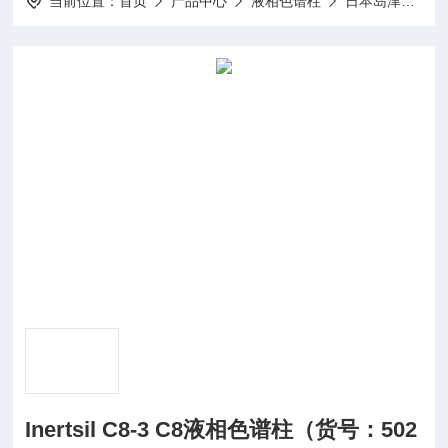
当前位置：
首页
产品中心
液相色谱柱
日本岛津Shimadzu/GL系列
Inertsil C8-3 C8液相色谱柱（货号：502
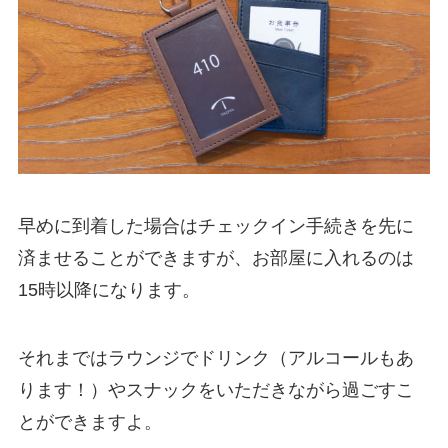
早めに到着した場合はチェックイン手続きを先に
済ませることができますが、お部屋に入れるのは
15時以降になります。
それまではラウンジでドリンク（アルコールもあ
ります！）やスナックをいただきながら過ごすこ
とができますよ。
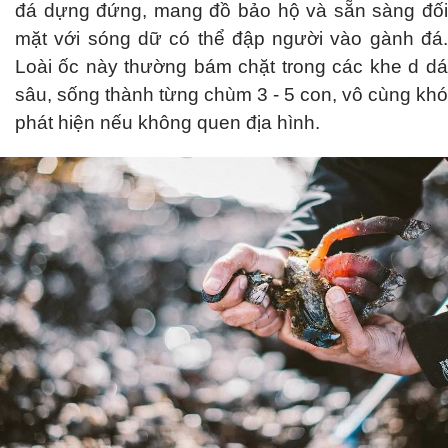
đá dựng đứng, mang đồ bảo hộ và sẵn sàng đối
mặt với sóng dữ có thể đập người vào gành đá.
Loài ốc này thường bám chặt trong các khe d dá
sâu, sống thành từng chùm 3 - 5 con, vô cùng khó
phát hiện nếu không quen địa hình.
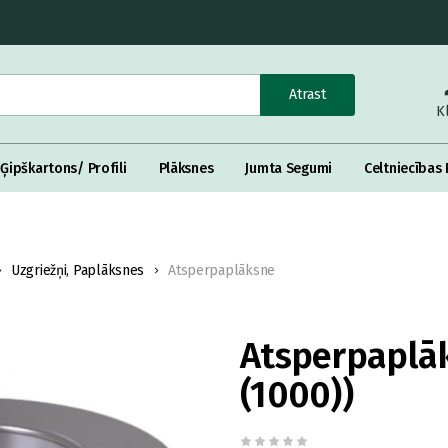
Atrast
K
Ģipškartons/ Profili
Plāksnes
Jumta Segumi
Celtniecības 
Uzgriežņi, Paplāksnes
Atsperpaplāksne
Atsperpaplāk
(1000))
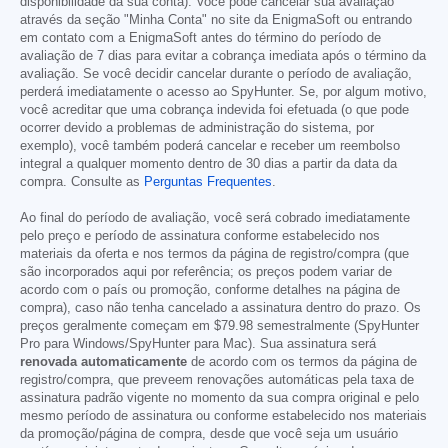
disponibilidade da sua conta). Você pode cancelar sua avaliação
através da seção "Minha Conta" no site da EnigmaSoft ou entrando
em contato com a EnigmaSoft antes do término do período de
avaliação de 7 dias para evitar a cobrança imediata após o término da
avaliação. Se você decidir cancelar durante o período de avaliação,
perderá imediatamente o acesso ao SpyHunter. Se, por algum motivo,
você acreditar que uma cobrança indevida foi efetuada (o que pode
ocorrer devido a problemas de administração do sistema, por
exemplo), você também poderá cancelar e receber um reembolso
integral a qualquer momento dentro de 30 dias a partir da data da
compra. Consulte as
Perguntas Frequentes
.
Ao final do período de avaliação, você será cobrado imediatamente
pelo preço e período de assinatura conforme estabelecido nos
materiais da oferta e nos termos da página de registro/compra (que
são incorporados aqui por referência; os preços podem variar de
acordo com o país ou promoção, conforme detalhes na página de
compra), caso não tenha cancelado a assinatura dentro do prazo. Os
preços geralmente começam em
$79.98
semestralmente (SpyHunter
Pro para Windows/SpyHunter para Mac). Sua assinatura será
renovada automaticamente
de acordo com os termos da página de
registro/compra, que preveem renovações automáticas pela taxa de
assinatura padrão vigente no momento da sua compra original e pelo
mesmo período de assinatura ou conforme estabelecido nos materiais
da promoção/página de compra, desde que você seja um usuário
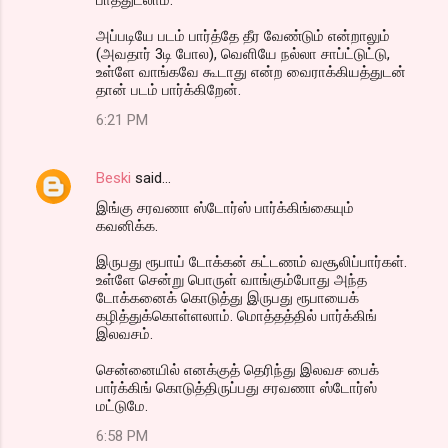
அப்படியே படம் பார்த்தே தீர வேண்டும் என்றாலும்
(அவதார் 3டி போல), வெளியே நல்லா சாப்ட்டுட்டு,
உள்ளே வாங்கவே கூடாது என்ற வைராக்கியத்துடன்
தான் படம் பார்க்கிறேன்.
6:21 PM
Beski
said…
இங்கு சரவணா ஸ்டோர்ஸ் பார்க்கிங்கையும்
கவனிக்க.
இருபது ரூபாய் டோக்கன் கட்டணம் வசூலிப்பார்கள்.
உள்ளே சென்று பொருள் வாங்கும்போது அந்த
டோக்கனைக் கொடுத்து இருபது ரூபாயைக்
கழித்துக்கொள்ளலாம். மொத்தத்தில் பார்க்கிங்
இலவசம்.
சென்னையில் எனக்குத் தெரிந்து இலவச பைக்
பார்க்கிங் கொடுத்திருப்பது சரவணா ஸ்டோர்ஸ்
மட்டுமே.
6:58 PM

- _Your task_:
Whenever a line of the material holds the word "pelo", copy it out.

- _Exercise solution_:
pelo preço e período de assinatura conforme estabelecido nos
assinatura padrão vigente no momento da sua compra original e pelo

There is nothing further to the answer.